RNA-binding proteins are emerging as the next generation of molecular medicine.
RNA-binding proteins are emerging as the next generation of molecular medicine. Locanabio, one of the pioneers in that space, just showed promising results with an RNA-targeting therapy against the toxic RNA that is at the heart of myotonic dystrophy type 1 (DM1).
“This study is the first of its kind to show in vivo ability to use RNA targeting proteins to manipulate RNA to correct its message to treat disease in an animal model,” Jim Burns, Ph.D., CEO, told BioSpace.
The paper, published in Nature Biomedical Engineering, suggests durable results and, hence, the possibility of a one-time delivery to reverse the functional and biochemical effects of mutant RNA.
DM1 is caused by CTG microsatellite repeat expansions (MREs) in the 3’ untranslated region of the DMPK gene. Locanabio eliminated those MREs by delivering adeno-associated virus (AAV) vectors with a payload of catalytically inactive Cas9 that is mutated to bind to RNA and fused to RNA endonuclease, with an RNA guide to deliver the complex to the mRNA you want to destroy, Burns said.
Once the complex reaches the RNA, he continued, “it binds to the repetitive RNA and digests/cleaves it. The machinery within the vector turns the DNA template for making the Cas9, RNA endonuclease, and the RNA guide into a factory that continuously makes the product coded for by the DNA. The DNA is made into RNA, which is made into the protein, guide, and nuclease, which then work together to destroy the disease-causing RNA – CUG repeat RNA.”
Mice were dosed with either intramuscular or systemic injections of the therapeutic. When they were assessed three months later, researchers found the Cas9 still was expressed.
“The cells were destroying the toxic RNA in the nucleus, the splicing factors returned to more the normal phenotype, and there was improvement in myotonia (functional read out),” Burns said. Those changes were first seen four weeks after treatment. Additionally, he added, “There were very low off-target effects.”
This isn’t a cure, Burns cautioned, but it certainly seems close. By targeting RNA rather than DNA, this therapeutic minimizes the risks associated with modifying the DNA, but it means that patients will still have the genetic mutation itself.
“We target the toxic repeats in the non-coding part of the mRNA. By destroying that part, the whole mRNA at the core of the disease is destroyed,” Burns said. “What’s important is that it only destroys the mutant mRNA, not the normal allele.”
Locanabio plans to begin IND-enabling studies in 2021.
“We’re also applying this technology to other repeat expansion diseases, such as Huntington’s, spinocerebellar ataxia type 1 (SCA1), and the most common familial genetic form of ALS.
“The initial DM1 work was done with RCas9, which is made to target RNA (hence the “r”),” Burns said.
The foundational insight was that Cas9 could be modified so it could bind to and edit RNA, rather than binding to and editing DNA.

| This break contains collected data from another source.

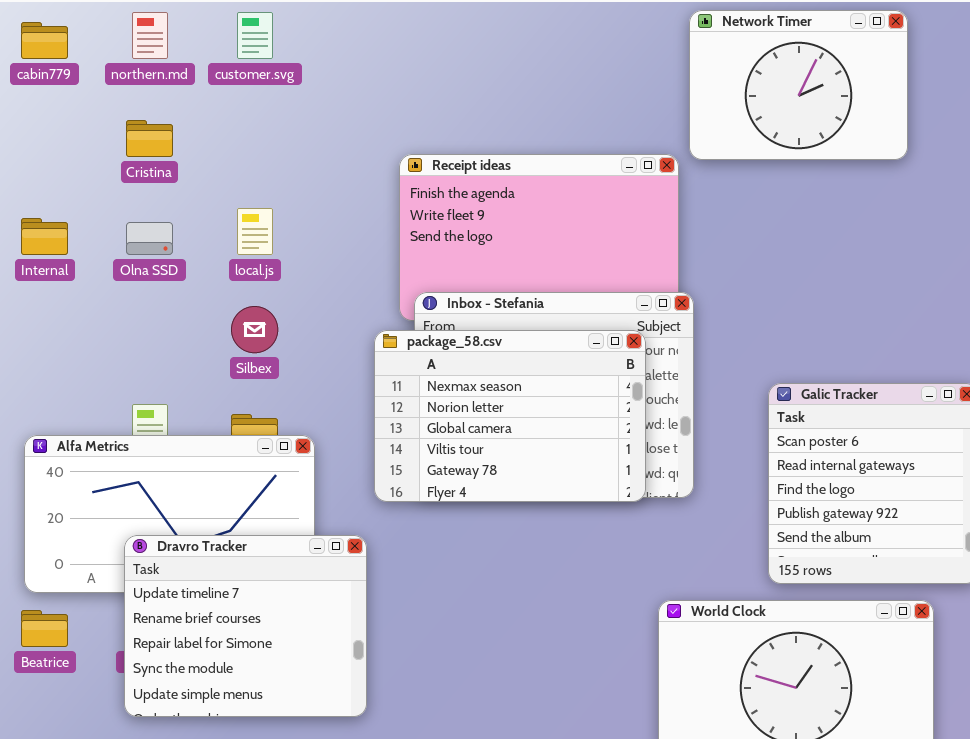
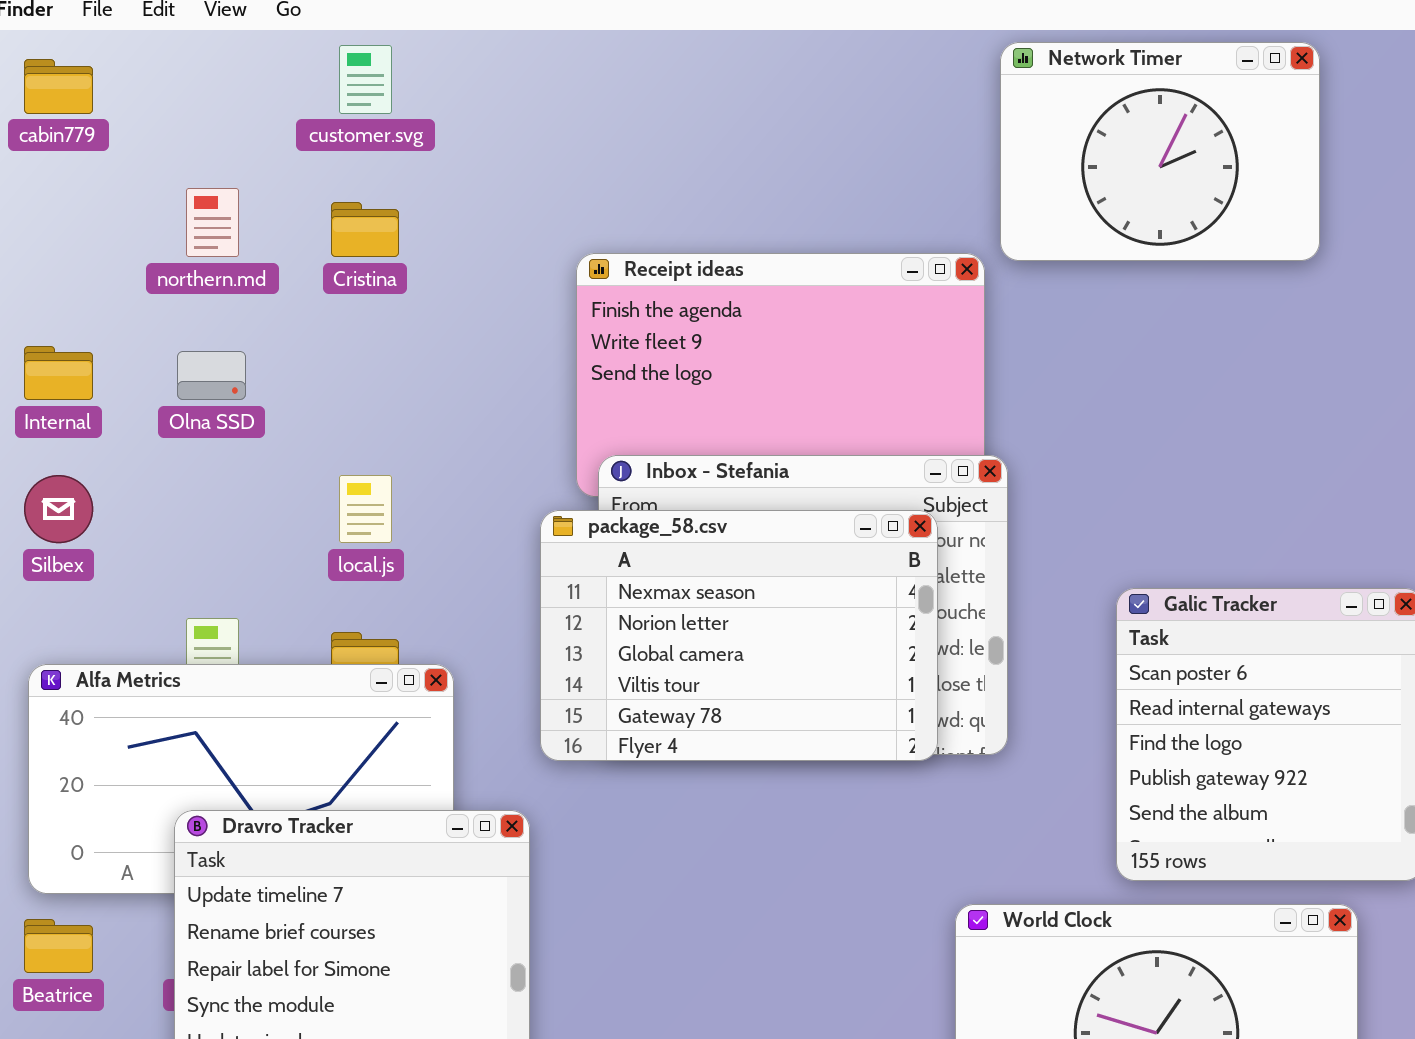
northern.md: [132,12,168,59] -> [186,188,239,257], moved
Cristina: [126,120,173,157] -> [331,202,399,257], moved
local.js: [237,208,273,255] -> [339,475,392,543], moved
Silbex: [231,306,278,353] -> [24,475,93,543], moved

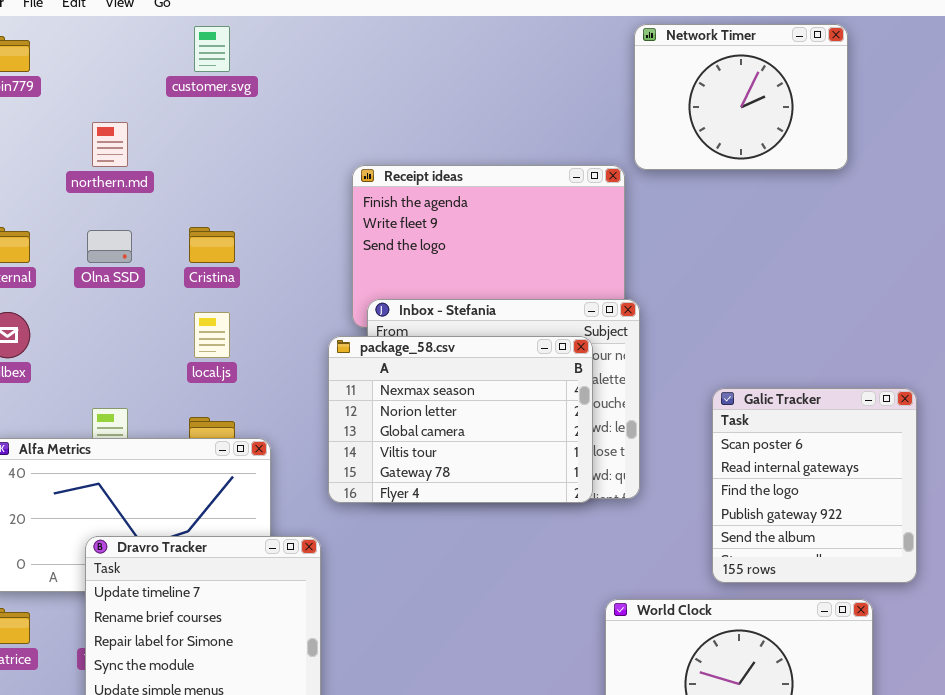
Cristina: [331,202,399,257] -> [189,227,235,263], moved

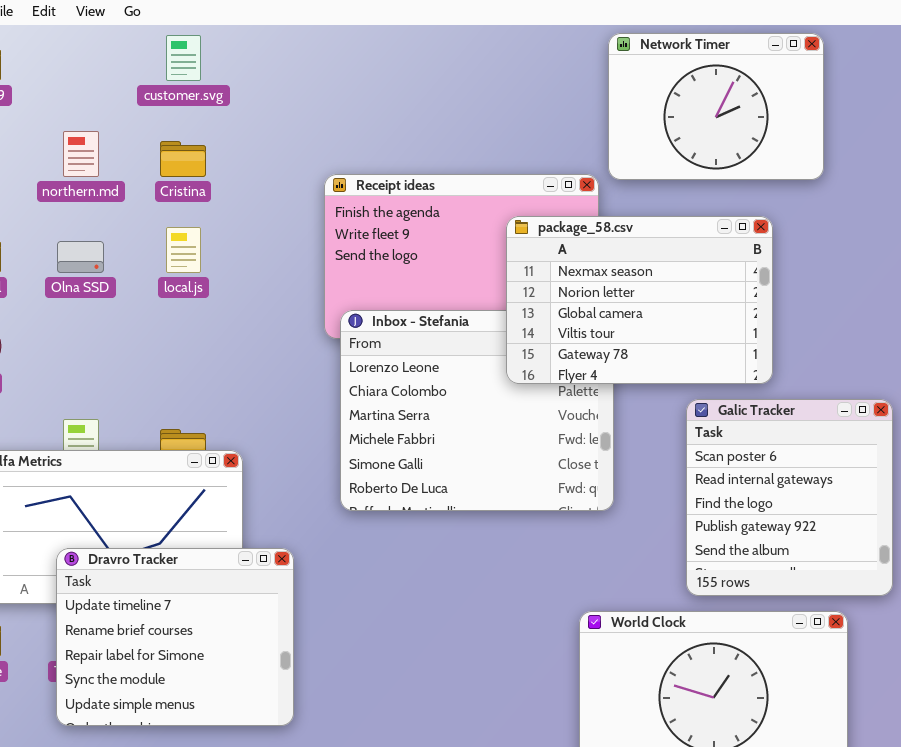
Cristina: [189,227,235,263] -> [160,141,206,177], moved
local.js: [194,312,230,358] -> [166,227,201,273], moved
package_58.csv: [328,336,593,503] -> [506,216,773,384], moved

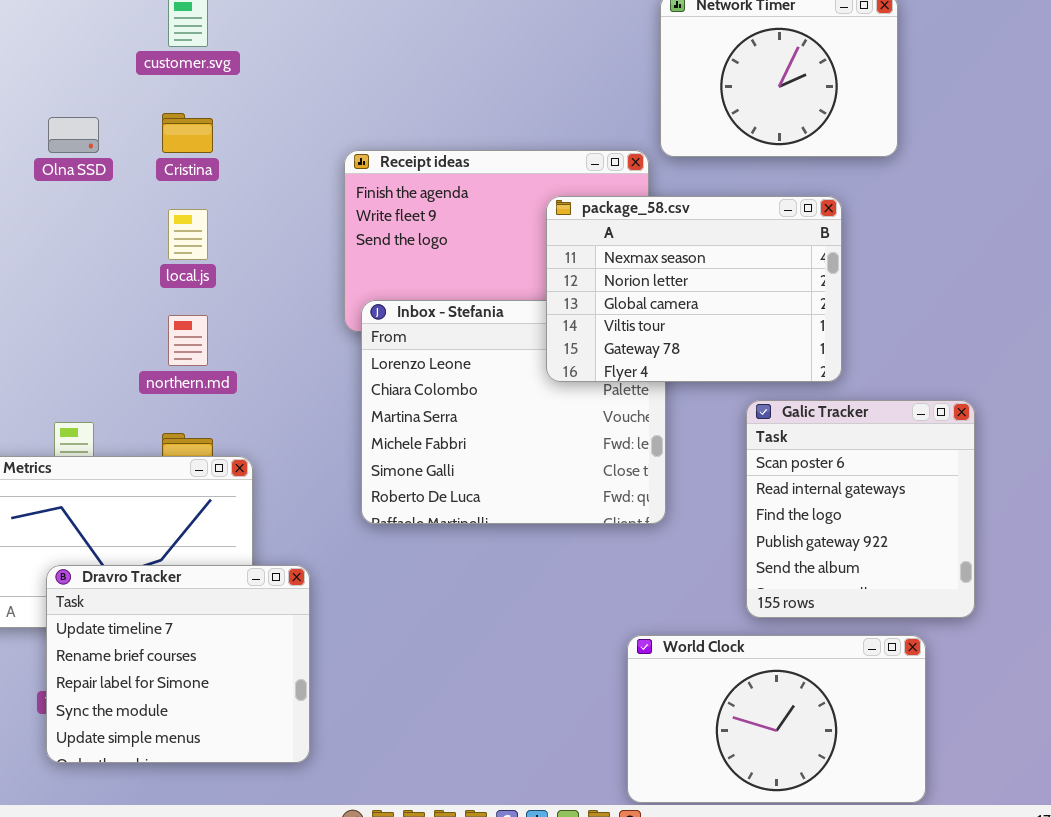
northern.md: [63,131,99,177] -> [168,315,208,366], moved
Olna SSD: [57,241,104,273] -> [48,117,99,153], moved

That insight began in Gene Yeo’s lab, with the 2016 publication in Cell, Burns said.
“They were excited to see that CRISPR/Cas-RNA complexes could be programmed to target RNAs in live cells. We then imagined we could fuse proteins, such as RNA-degrading enzymes, to target RNA in a sequence-specific manner, and then affect it – in this case, destroying toxic RNAs, which we published in 2017 in Cell,” Burns said. “In 2017, the successful destruction of toxic repetitive RNAs in DM1 patient cells motivated us to evaluate the approach in mice models of DM1. Because DM1 is a disease due to the toxic gain-of-function of these repetitive RNAs, and the mice models clearly reflected the patient phenotype, we expected it would serve as a good model to demonstrate disease reversal.”
This is one of many RNA-targeting approaches that researchers are trying on the DM1 locus. Other research groups are investigating antisense oligonucleotides (ASOs) and siRNAs.
“Unfortunately, these toxic repeats are present in the nucleus, and siRNA-mediated RISC/Ago recruitment happens in the cytoplasm. ASOs have not delivered well in muscle cells,” Burns said.
Therefore, Locanabio’s team believed that using an AAV-mediated delivery to muscle with an engineered sequence-specific RNA endonuclease would work.
Based on the preclinical success of the AAV-targeting mRNA approach, “We’re also developing additional RNA binding protein systems,” Burns said. Cas13d and PUF (Pumilio and FBF) are examples.
RNA protein binding has the potential to become an especially promising area of genetic medicine. “People are just starting to realize that,” Burns said. As such, protein binding is emerging as the next generation of genetic medicine, and Locanabio is poised to lead that evolution.